Eastbank Land Co. Inc. v. Hoffstetter

128 So. 527 | La. | 1930

This is a suit to recover a commission on an alleged real estate deal.

The demand is based on an offer to purchase certain property from defendant for $8,000 of which $1,000 was to be paid by deeding the defendant ten lots in Gulfport, $6,500 subject to a homestead loan, and the balance in cash. The title was to be free from incumbrances and subject to examination and approval by purchaser's attorney, and *595 the act of sale was to be passed before the purchaser's notary within 45 days, at the expense of the purchaser.

It was stipulated that if the offer was accepted the purchaser would deposit a note for $800 immediately with the defendant as part of the purchase price.

The offer was accepted by the defendant and she agreed to pay 4 per cent. commission on the full amount of the sale, same being earned and payable when agreement to purchase is signed and the offer was accepted.

An exception of no cause of action was filed, based on the contention that the alleged agreement contained a potestative condition. The exception was overruled and the defendant answered admitting the offer and acceptance, and, among other things, alleged that no sale was ever consummated — that no deposit of $800 was ever made with defendant either in cash or by note, and for that reason no sale was ever agreed upon.

On a trial on the merits, the plaintiff's demand was rejected and its suit dismissed.

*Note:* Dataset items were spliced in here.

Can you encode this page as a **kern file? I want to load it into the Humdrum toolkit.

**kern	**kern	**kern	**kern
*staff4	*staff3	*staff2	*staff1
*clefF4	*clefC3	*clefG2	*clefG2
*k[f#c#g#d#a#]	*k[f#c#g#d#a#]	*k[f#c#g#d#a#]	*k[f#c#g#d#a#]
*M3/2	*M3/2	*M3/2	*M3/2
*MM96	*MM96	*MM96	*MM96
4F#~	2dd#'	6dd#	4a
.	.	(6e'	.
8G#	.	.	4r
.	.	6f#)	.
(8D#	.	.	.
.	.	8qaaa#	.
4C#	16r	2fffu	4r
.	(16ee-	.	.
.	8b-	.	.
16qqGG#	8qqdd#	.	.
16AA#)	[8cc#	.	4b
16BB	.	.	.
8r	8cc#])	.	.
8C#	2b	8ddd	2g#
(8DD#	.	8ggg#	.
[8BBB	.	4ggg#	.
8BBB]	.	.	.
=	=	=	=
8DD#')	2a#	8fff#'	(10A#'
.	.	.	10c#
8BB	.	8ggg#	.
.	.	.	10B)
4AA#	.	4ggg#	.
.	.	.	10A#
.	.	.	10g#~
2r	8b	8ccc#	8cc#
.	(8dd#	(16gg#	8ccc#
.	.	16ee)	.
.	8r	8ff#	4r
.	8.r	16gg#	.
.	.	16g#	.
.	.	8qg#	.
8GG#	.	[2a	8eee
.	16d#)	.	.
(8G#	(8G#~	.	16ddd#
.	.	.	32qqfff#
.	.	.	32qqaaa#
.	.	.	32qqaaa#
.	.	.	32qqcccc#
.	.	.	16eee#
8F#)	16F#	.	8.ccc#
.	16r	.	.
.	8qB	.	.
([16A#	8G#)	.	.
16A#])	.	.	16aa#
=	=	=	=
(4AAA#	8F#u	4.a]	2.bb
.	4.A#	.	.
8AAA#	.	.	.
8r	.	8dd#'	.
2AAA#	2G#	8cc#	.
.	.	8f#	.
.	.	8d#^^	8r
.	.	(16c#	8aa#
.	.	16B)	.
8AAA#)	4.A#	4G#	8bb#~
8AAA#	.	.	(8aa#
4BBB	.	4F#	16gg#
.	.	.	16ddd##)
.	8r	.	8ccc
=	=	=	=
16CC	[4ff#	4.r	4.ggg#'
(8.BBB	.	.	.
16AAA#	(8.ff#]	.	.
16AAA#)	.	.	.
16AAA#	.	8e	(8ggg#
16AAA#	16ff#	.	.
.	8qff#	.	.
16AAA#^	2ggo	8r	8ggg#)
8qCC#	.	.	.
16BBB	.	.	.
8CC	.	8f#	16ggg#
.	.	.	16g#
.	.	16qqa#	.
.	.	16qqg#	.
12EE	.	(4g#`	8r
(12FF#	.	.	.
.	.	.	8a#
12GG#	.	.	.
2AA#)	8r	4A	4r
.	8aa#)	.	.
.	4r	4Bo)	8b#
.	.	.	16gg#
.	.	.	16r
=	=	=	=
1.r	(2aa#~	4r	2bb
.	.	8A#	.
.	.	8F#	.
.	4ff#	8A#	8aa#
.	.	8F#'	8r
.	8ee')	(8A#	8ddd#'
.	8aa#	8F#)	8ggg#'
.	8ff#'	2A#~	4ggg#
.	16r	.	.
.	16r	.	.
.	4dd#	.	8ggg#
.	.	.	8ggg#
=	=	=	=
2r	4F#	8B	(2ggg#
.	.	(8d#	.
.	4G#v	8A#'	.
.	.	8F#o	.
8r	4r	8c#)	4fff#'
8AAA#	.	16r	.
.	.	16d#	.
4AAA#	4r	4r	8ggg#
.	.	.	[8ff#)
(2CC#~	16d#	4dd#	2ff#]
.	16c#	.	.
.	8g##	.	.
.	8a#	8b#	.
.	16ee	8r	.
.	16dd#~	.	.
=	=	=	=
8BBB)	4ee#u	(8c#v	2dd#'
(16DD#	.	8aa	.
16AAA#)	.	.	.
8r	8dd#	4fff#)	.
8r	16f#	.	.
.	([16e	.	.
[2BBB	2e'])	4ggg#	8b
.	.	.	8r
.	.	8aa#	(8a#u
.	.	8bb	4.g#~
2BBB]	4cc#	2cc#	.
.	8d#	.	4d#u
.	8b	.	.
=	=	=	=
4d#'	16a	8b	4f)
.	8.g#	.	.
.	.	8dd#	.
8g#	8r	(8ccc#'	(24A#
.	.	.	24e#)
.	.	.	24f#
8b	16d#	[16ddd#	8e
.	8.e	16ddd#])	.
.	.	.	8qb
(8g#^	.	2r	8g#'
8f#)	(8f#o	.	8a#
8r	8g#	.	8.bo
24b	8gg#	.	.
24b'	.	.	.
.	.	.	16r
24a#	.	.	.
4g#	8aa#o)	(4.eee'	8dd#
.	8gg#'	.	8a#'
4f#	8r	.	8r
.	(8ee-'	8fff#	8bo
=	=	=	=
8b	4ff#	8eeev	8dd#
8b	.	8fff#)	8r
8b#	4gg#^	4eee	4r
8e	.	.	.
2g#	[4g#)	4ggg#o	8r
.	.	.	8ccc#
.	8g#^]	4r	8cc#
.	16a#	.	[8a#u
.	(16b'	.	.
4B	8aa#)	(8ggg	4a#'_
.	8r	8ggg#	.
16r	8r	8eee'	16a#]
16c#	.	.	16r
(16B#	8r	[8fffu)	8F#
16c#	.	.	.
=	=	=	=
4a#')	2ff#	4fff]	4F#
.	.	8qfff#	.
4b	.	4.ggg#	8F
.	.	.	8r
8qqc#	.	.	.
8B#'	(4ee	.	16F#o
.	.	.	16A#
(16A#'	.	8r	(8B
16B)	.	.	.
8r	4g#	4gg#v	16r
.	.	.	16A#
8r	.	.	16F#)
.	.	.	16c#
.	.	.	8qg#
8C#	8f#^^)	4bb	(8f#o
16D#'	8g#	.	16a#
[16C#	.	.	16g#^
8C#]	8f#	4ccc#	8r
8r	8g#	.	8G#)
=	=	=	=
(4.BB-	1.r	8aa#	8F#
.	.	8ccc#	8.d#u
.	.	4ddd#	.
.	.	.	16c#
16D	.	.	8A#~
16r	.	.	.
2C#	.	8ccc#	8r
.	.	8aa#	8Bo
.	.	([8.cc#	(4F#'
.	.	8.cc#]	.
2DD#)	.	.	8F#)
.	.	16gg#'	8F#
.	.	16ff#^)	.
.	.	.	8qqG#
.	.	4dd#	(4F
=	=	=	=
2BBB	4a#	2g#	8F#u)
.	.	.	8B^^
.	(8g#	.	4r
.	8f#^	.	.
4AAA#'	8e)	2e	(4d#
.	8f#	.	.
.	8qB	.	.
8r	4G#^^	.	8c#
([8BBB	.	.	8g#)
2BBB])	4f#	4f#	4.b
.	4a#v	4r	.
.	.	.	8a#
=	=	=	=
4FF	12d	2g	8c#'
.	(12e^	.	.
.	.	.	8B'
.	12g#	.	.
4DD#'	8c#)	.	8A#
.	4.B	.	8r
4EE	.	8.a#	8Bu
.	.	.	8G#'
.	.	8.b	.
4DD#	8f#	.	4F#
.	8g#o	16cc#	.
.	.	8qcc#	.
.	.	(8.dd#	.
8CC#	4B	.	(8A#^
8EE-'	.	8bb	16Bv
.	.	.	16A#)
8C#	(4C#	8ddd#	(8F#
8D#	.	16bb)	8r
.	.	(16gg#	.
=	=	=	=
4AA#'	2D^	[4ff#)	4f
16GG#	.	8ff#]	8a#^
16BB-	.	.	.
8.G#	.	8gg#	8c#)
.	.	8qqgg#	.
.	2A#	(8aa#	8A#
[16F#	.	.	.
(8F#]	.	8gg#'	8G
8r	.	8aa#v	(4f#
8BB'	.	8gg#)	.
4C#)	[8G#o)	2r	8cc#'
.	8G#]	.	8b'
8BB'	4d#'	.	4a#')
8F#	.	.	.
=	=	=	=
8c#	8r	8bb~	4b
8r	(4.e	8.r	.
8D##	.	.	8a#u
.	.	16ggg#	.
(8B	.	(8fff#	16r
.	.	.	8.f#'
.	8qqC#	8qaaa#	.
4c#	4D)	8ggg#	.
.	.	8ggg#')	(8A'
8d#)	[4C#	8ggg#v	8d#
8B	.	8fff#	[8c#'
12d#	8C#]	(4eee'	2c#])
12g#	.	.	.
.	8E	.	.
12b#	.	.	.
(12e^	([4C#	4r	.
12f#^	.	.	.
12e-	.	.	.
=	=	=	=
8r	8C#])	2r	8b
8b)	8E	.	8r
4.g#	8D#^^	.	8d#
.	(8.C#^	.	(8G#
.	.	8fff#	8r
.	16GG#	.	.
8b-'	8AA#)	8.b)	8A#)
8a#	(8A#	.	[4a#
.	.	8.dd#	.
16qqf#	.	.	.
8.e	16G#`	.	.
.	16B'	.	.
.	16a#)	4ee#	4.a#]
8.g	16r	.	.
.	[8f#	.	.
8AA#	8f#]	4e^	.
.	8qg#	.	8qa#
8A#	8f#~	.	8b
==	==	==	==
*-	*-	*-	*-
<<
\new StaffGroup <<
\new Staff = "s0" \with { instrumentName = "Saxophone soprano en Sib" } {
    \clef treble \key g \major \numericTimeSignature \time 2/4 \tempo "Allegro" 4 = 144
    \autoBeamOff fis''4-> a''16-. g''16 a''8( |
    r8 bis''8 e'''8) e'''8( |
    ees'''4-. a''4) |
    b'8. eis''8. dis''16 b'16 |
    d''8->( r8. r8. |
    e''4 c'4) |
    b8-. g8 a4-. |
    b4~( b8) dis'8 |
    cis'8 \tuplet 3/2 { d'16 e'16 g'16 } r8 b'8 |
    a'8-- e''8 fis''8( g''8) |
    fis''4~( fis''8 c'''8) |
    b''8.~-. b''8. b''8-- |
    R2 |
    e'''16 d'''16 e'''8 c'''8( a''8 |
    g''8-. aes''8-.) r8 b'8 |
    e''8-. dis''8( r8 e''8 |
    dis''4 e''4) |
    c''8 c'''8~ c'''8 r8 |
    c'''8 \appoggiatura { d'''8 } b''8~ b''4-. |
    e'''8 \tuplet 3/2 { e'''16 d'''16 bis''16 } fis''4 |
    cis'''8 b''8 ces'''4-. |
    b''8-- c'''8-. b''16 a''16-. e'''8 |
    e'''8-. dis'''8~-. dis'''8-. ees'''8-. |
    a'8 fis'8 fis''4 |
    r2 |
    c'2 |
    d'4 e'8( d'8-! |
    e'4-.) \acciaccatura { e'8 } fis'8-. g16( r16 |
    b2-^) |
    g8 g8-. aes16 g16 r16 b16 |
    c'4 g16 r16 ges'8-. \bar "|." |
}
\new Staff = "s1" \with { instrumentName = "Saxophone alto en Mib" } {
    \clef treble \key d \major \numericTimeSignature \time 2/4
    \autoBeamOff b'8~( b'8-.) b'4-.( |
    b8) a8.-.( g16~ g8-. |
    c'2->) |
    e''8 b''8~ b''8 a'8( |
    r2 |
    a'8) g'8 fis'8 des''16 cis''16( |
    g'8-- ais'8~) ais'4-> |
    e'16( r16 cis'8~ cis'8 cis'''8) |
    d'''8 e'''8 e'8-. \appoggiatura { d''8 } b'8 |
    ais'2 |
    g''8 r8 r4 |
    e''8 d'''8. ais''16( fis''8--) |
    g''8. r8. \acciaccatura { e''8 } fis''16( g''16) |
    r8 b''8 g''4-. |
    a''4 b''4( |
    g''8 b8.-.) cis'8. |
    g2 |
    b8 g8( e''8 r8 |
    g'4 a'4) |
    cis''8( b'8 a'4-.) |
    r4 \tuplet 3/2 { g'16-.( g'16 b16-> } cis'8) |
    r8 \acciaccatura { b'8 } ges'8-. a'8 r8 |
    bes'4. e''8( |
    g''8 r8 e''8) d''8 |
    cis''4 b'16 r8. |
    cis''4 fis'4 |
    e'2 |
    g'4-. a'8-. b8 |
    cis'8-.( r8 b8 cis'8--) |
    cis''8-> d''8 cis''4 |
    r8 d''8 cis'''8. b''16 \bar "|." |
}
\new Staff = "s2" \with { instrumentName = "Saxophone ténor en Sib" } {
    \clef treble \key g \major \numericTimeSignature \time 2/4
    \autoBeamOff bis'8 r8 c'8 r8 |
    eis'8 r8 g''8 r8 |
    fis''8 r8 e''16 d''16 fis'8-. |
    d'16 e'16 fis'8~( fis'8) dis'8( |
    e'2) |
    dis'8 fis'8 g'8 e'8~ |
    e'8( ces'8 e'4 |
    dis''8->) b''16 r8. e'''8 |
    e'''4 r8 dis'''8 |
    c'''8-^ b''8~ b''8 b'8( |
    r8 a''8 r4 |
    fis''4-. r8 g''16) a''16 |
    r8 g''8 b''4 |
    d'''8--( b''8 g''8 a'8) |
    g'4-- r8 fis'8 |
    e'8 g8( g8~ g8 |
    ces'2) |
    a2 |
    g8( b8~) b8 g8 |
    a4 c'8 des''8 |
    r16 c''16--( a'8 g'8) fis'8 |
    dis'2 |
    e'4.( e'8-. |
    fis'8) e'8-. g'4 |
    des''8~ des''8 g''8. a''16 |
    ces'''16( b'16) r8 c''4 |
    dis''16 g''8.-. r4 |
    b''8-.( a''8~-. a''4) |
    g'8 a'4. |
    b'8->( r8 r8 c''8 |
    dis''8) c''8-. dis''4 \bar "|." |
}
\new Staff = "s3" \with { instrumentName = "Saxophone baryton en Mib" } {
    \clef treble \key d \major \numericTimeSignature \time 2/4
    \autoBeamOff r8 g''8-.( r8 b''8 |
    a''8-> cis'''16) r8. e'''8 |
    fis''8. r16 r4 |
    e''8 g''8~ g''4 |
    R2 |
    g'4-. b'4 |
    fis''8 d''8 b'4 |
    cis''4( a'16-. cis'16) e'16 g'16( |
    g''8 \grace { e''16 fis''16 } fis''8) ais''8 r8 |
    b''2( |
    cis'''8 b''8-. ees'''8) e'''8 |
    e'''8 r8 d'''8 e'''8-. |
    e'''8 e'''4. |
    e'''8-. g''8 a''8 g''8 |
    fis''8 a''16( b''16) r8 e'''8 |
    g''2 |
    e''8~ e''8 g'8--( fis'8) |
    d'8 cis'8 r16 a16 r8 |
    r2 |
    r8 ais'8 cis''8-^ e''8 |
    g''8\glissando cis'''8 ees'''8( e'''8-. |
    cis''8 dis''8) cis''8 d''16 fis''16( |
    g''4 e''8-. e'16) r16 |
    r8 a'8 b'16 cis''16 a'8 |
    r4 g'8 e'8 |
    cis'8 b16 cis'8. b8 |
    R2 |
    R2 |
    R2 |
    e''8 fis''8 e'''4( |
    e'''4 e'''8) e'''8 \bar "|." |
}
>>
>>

On appeal to the Court of Appeal it was held that the condition in the offer, "subject to Homestead loan of $6,500.00," was a potestative condition and deprived the contract of legal validity, citing Titus v. Cunningham, 7 La.App. 37; Parks v. Cilluffa, 7 La.App. 749; and Mathews v. Schoenberger, 11 La. App. 155, 123 So. 133; Decker v. Renaudin, 10 La.App. 725, 122 So. 600.

These cases were distinguished from Morrison v. Mioton,163 La. 1065, 113 So. 456, decided by this court, in that no particular homestead was mentioned in the offer to purchase in the cited cases, whereas in the Morrison Case a particular homestead was designated. *596

The case was ordered up for review because of a possible conflict between the ruling of the Court of Appeal and the decision of this court in the Morrison Case.

After an examination of the record as sent up we have found the case so lacking in merit that we have concluded to pretermit any consideration of the question of potestative condition and to affirm the judgment on the merits.

The offer to purchase the property was signed by W.J. Aicklen, Jr., as secretary and treasurer of plaintiff company, "for client."

It expressly provided that the title was subject to examination and approval by the purchaser's attorney, and the act of sale was to be passed before a notary selected by the purchaser within 45 days from the date the offer was accepted. The plaintiff obligated itself to make the deposit with the defendant as a part of the purchase price immediately after the offer was accepted.

There is some conflict as to whether this deposit was to be made in cash or by note of the purchaser but the offer itself provided for a note of the purchaser. The evidence is conclusive that no deposit whatever was made to defendant either in cash or by note.

It is further shown that no attempt whatever was made by plaintiff, or by any one secured by plaintiff, to carry into effect the offer to purchase. No deed to the lots in Gulfport was ever presented to the defendant and no effort was made to secure the homestead loan as stated in the offer and no part of the cash portion of the purchase price was ever offered or tendered to the defendant within the 45 days or at any other time. *597

Indeed the position of the plaintiff seems to be that it was entitled to the commission when its offer was accepted by the defendant though no purchaser was ever secured. In the third paragraph of the petition it is alleged that the commission was earned and payable when the offer to purchase was signed by the plaintiff and accepted by the defendant.

No such obligation was incurred by the defendant or contemplated by the parties at the time the offer was made and accepted.

The commission could only be earned and became due when the offerer obtained a person ready, willing, and able to buy on the terms stated in the offer, and this, as we have seen, was never done.

It would be strange indeed to say that the defendant owed the plaintiff a commission for making the offer to purchase.

The agent of plaintiff, who negotiated with the defendant and secured the acceptance of the offer to purchase, testified that Mr. Aicklen, who was secretary and treasurer of the plaintiff company and who was interposed as the supposed purchaser, never made any attempt whatever to go through with the sale.

This agent said that Aicklen wanted to purchase and offered to carry out the offer to purchase, but she only knew this from what Aicklen said.

This agent further testified that the defendant wanted to get $600 cash and asked her to get Mr. Aicklen to give her that amount, but she told defendant the act of sale had not gone through. After which the defendant stated that she would not go through with the sale.

It is needless to pursue the discussion further. It suffices to say that the record establishes *598 to our satisfaction that the suit has no merit in law or fact.

The decree of the Court of Appeals is affirmed at the cost of plaintiff in all courts.